-- EXERCISE REQUIREMENTS --
Copy out only those lines running from the line with "fx_px: 1179" to the end of the listing, keeping each one exactly as it is.

BEGIN

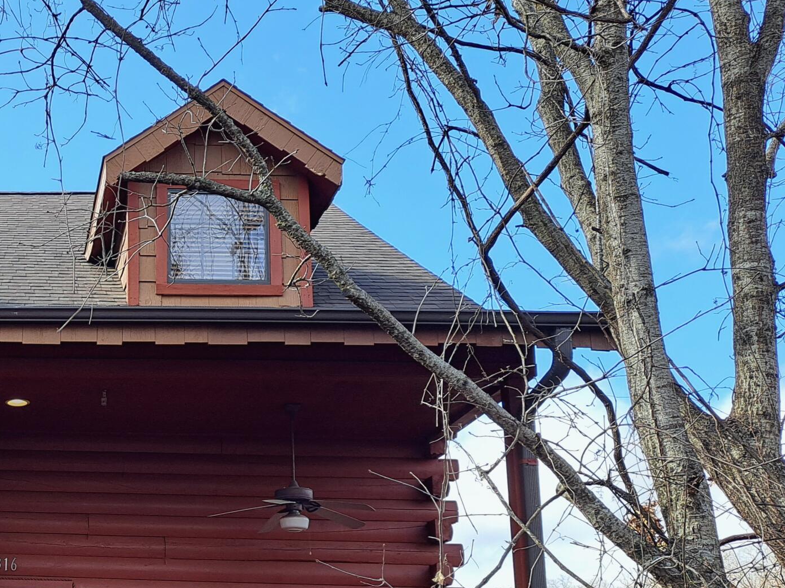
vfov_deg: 27.5
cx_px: -40
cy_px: 469
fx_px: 1179
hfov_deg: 33.0
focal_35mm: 52
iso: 50
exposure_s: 1/526
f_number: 1.8
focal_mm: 5.23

END

-- TASK OUTPUT --
fx_px: 1179
hfov_deg: 33.0
focal_35mm: 52
iso: 50
exposure_s: 1/526
f_number: 1.8
focal_mm: 5.23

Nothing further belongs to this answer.